* **YOUR ASSIGNMENT**
Given the records below, the lines starting at the line with "align-items: flex-end ->" and ending at the line with "font-weight: bold ->" should be output exactly, both end lines kept and pictures left out.

* **INPUT DATA**

————————

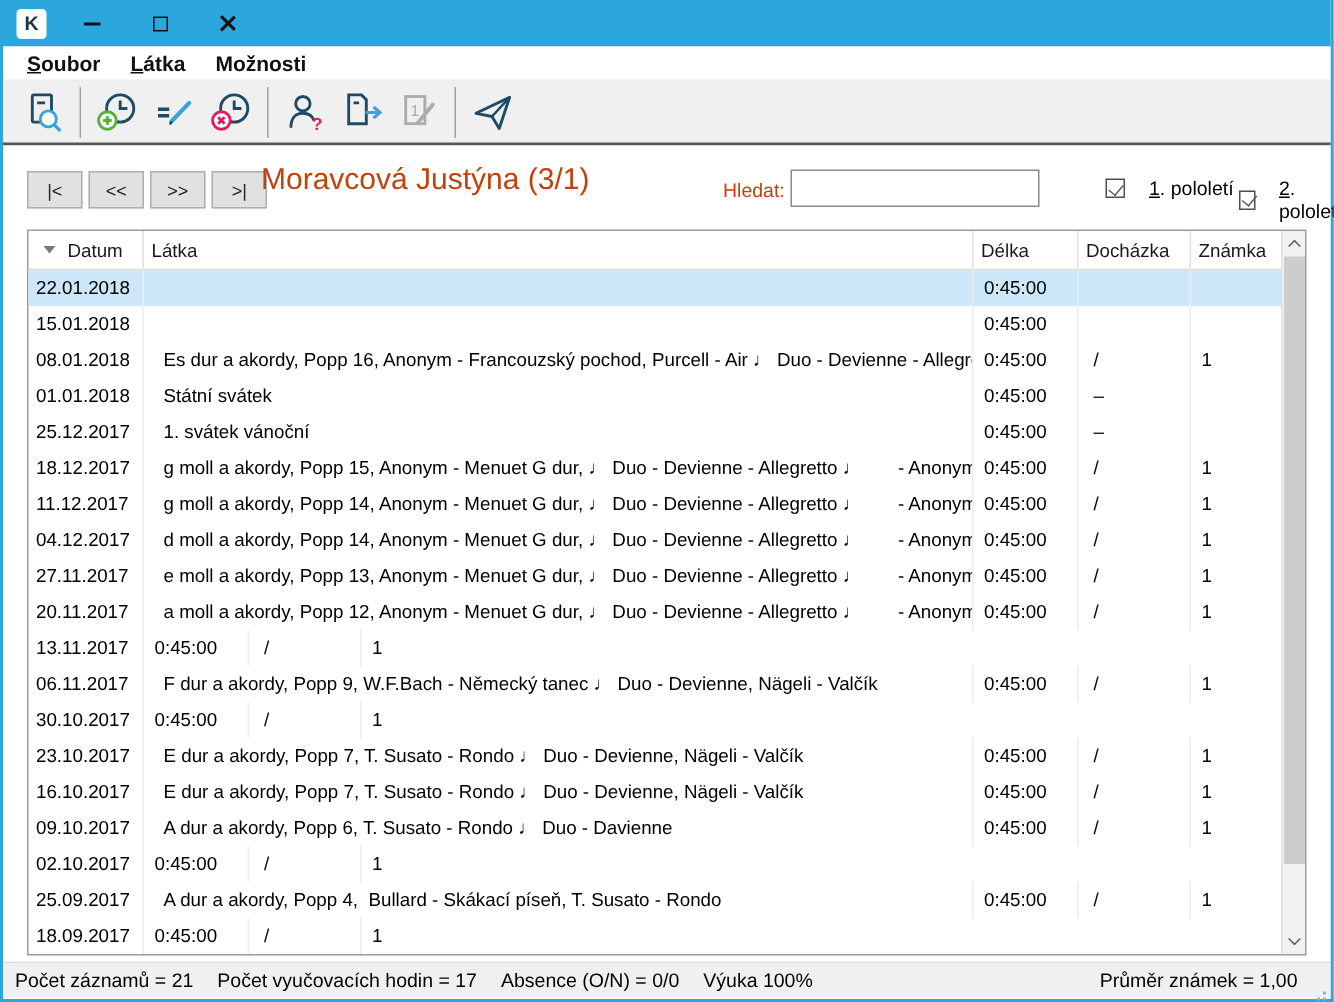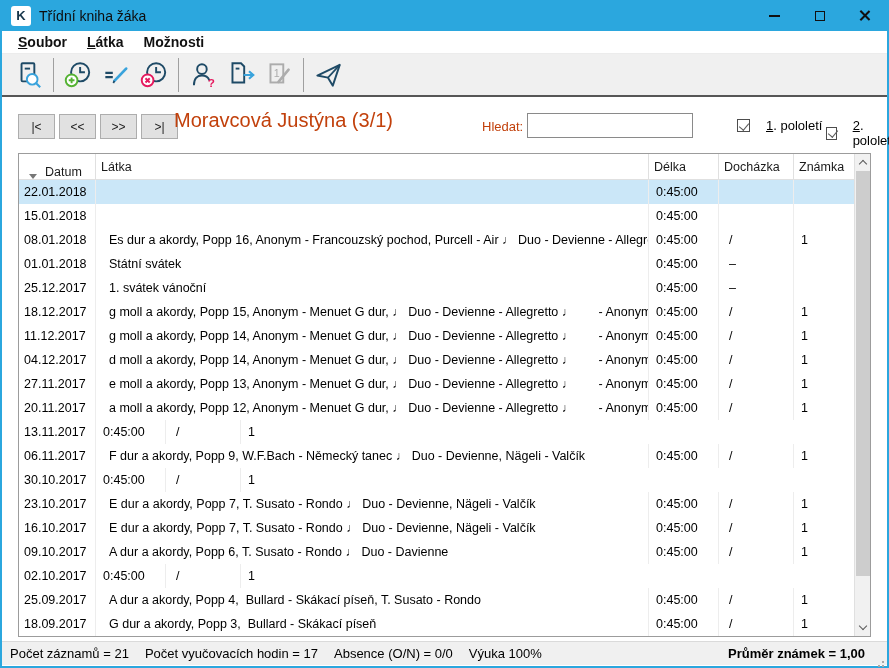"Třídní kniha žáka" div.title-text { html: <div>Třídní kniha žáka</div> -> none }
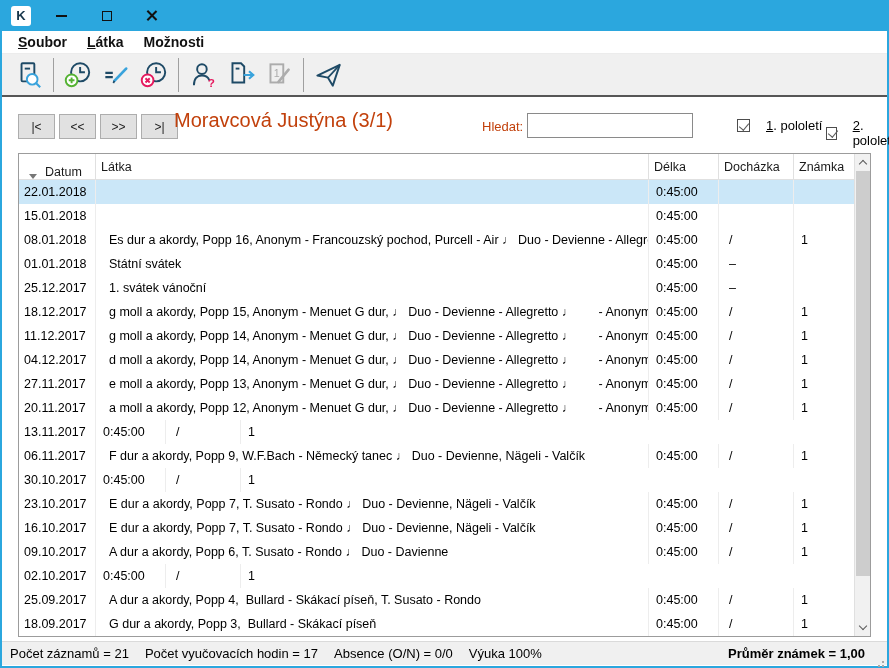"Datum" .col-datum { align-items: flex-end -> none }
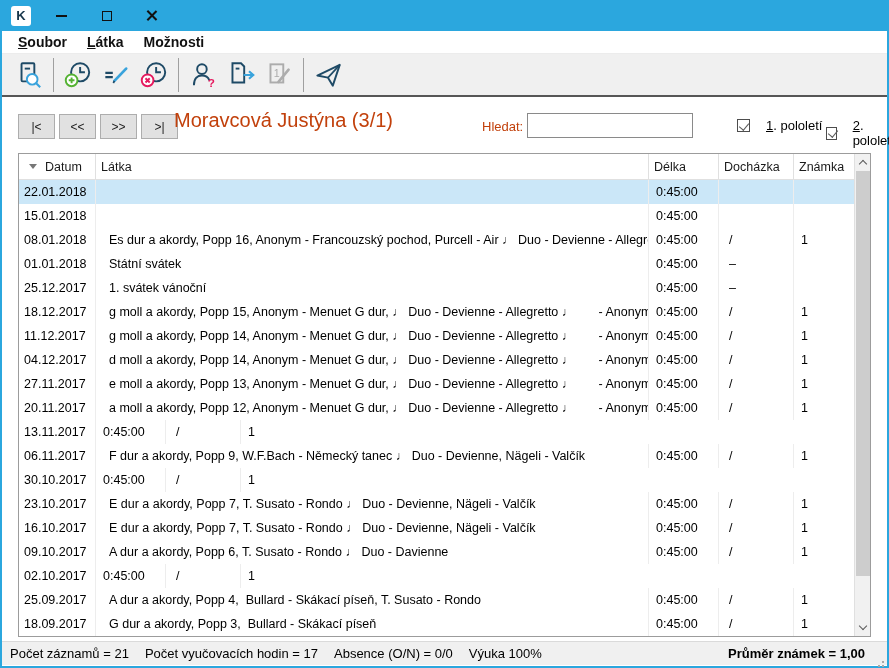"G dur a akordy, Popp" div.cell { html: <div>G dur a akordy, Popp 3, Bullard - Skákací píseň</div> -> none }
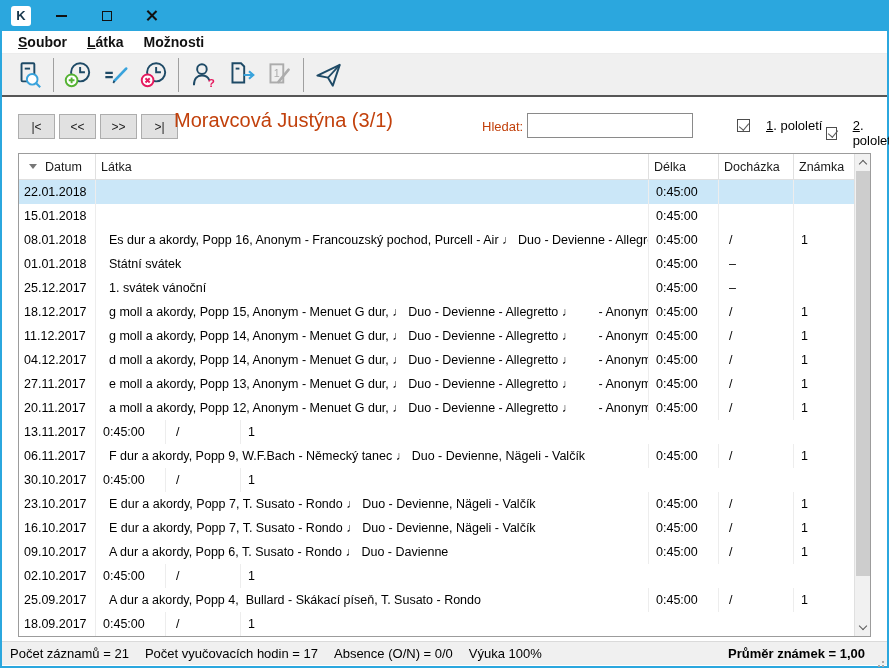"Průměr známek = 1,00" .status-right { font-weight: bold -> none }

————————

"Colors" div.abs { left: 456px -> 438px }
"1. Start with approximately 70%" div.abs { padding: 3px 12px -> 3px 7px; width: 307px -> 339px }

————————

* **SOLUTION BELOW**
"Datum" .col-datum { align-items: flex-end -> none }
"G dur a akordy, Popp" div.cell { html: <div>G dur a akordy, Popp 3, Bullard - Skákací píseň</div> -> none }
"Průměr známek = 1,00" .status-right { font-weight: bold -> none }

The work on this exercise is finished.